Reproduce the records from their first line through the line that contains "購入メモ 【ミノウラ DS-2100】", including that line.

===== Input =====

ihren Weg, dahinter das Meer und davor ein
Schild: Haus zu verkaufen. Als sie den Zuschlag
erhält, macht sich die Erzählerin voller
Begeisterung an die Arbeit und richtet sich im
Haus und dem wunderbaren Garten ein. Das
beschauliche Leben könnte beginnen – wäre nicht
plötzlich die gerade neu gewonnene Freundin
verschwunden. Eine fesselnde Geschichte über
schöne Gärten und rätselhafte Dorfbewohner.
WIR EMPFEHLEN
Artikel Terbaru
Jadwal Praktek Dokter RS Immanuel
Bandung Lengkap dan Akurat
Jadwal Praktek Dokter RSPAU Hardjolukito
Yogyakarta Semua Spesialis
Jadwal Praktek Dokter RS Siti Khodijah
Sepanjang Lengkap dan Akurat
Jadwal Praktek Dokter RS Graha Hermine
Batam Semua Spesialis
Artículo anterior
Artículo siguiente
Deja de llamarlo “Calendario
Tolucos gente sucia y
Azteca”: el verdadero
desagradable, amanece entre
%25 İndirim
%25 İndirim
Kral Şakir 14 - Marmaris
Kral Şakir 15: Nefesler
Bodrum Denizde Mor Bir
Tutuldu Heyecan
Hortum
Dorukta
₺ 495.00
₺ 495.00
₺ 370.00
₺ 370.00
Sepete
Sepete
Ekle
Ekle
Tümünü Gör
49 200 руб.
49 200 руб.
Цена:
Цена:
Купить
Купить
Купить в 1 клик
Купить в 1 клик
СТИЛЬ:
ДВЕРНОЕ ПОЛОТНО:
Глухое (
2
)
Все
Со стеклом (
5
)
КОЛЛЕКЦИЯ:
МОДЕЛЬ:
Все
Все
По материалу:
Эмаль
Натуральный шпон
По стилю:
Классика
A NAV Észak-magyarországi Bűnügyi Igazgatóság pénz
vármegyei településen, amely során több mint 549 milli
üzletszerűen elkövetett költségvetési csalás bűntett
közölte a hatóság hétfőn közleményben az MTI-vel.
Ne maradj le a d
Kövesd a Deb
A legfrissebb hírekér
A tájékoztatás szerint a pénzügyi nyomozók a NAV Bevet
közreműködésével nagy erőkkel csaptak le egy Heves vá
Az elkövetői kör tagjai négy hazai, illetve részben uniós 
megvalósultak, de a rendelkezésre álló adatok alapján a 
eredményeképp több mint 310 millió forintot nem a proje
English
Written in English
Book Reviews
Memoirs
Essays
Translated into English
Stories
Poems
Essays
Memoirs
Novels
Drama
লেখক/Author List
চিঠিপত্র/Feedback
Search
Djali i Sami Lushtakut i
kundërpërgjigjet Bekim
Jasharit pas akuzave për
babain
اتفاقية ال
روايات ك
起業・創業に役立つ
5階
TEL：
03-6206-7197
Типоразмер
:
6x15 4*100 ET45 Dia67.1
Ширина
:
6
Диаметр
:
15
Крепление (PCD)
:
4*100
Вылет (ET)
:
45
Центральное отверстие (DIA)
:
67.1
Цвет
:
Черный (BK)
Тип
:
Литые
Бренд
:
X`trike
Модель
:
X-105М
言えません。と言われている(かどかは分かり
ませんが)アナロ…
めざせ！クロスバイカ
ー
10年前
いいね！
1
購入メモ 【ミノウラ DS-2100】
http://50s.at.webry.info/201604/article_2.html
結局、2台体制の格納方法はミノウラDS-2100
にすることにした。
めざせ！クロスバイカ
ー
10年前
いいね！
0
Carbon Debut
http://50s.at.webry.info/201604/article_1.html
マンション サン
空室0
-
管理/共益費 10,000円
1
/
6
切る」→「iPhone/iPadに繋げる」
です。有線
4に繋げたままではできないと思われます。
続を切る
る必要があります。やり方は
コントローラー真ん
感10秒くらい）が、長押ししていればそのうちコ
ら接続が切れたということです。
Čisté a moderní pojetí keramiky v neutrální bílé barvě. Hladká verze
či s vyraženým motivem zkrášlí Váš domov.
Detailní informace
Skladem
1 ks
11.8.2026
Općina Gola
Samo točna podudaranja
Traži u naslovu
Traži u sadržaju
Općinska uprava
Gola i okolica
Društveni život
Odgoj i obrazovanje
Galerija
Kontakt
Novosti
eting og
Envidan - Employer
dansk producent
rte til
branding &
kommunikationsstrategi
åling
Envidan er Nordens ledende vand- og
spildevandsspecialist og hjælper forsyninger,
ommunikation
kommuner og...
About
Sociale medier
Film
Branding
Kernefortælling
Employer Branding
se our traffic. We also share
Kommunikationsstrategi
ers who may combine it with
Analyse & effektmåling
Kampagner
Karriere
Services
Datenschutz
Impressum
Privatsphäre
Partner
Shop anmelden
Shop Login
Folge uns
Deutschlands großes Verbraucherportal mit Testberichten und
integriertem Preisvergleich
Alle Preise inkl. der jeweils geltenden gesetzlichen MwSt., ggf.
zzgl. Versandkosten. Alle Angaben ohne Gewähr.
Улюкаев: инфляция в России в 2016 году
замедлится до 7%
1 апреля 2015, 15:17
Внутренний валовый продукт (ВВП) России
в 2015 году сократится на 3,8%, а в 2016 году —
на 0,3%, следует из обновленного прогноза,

=====

Result of this exercise
ihren Weg, dahinter das Meer und davor ein
Schild: Haus zu verkaufen. Als sie den Zuschlag
erhält, macht sich die Erzählerin voller
Begeisterung an die Arbeit und richtet sich im
Haus und dem wunderbaren Garten ein. Das
beschauliche Leben könnte beginnen – wäre nicht
plötzlich die gerade neu gewonnene Freundin
verschwunden. Eine fesselnde Geschichte über
schöne Gärten und rätselhafte Dorfbewohner.
WIR EMPFEHLEN
Artikel Terbaru
Jadwal Praktek Dokter RS Immanuel
Bandung Lengkap dan Akurat
Jadwal Praktek Dokter RSPAU Hardjolukito
Yogyakarta Semua Spesialis
Jadwal Praktek Dokter RS Siti Khodijah
Sepanjang Lengkap dan Akurat
Jadwal Praktek Dokter RS Graha Hermine
Batam Semua Spesialis
Artículo anterior
Artículo siguiente
Deja de llamarlo “Calendario
Tolucos gente sucia y
Azteca”: el verdadero
desagradable, amanece entre
%25 İndirim
%25 İndirim
Kral Şakir 14 - Marmaris
Kral Şakir 15: Nefesler
Bodrum Denizde Mor Bir
Tutuldu Heyecan
Hortum
Dorukta
₺ 495.00
₺ 495.00
₺ 370.00
₺ 370.00
Sepete
Sepete
Ekle
Ekle
Tümünü Gör
49 200 руб.
49 200 руб.
Цена:
Цена:
Купить
Купить
Купить в 1 клик
Купить в 1 клик
СТИЛЬ:
ДВЕРНОЕ ПОЛОТНО:
Глухое (
2
)
Все
Со стеклом (
5
)
КОЛЛЕКЦИЯ:
МОДЕЛЬ:
Все
Все
По материалу:
Эмаль
Натуральный шпон
По стилю:
Классика
A NAV Észak-magyarországi Bűnügyi Igazgatóság pénz
vármegyei településen, amely során több mint 549 milli
üzletszerűen elkövetett költségvetési csalás bűntett
közölte a hatóság hétfőn közleményben az MTI-vel.
Ne maradj le a d
Kövesd a Deb
A legfrissebb hírekér
A tájékoztatás szerint a pénzügyi nyomozók a NAV Bevet
közreműködésével nagy erőkkel csaptak le egy Heves vá
Az elkövetői kör tagjai négy hazai, illetve részben uniós 
megvalósultak, de a rendelkezésre álló adatok alapján a 
eredményeképp több mint 310 millió forintot nem a proje
English
Written in English
Book Reviews
Memoirs
Essays
Translated into English
Stories
Poems
Essays
Memoirs
Novels
Drama
লেখক/Author List
চিঠিপত্র/Feedback
Search
Djali i Sami Lushtakut i
kundërpërgjigjet Bekim
Jasharit pas akuzave për
babain
اتفاقية ال
روايات ك
起業・創業に役立つ
5階
TEL：
03-6206-7197
Типоразмер
:
6x15 4*100 ET45 Dia67.1
Ширина
:
6
Диаметр
:
15
Крепление (PCD)
:
4*100
Вылет (ET)
:
45
Центральное отверстие (DIA)
:
67.1
Цвет
:
Черный (BK)
Тип
:
Литые
Бренд
:
X`trike
Модель
:
X-105М
言えません。と言われている(かどかは分かり
ませんが)アナロ…
めざせ！クロスバイカ
ー
10年前
いいね！
1
購入メモ 【ミノウラ DS-2100】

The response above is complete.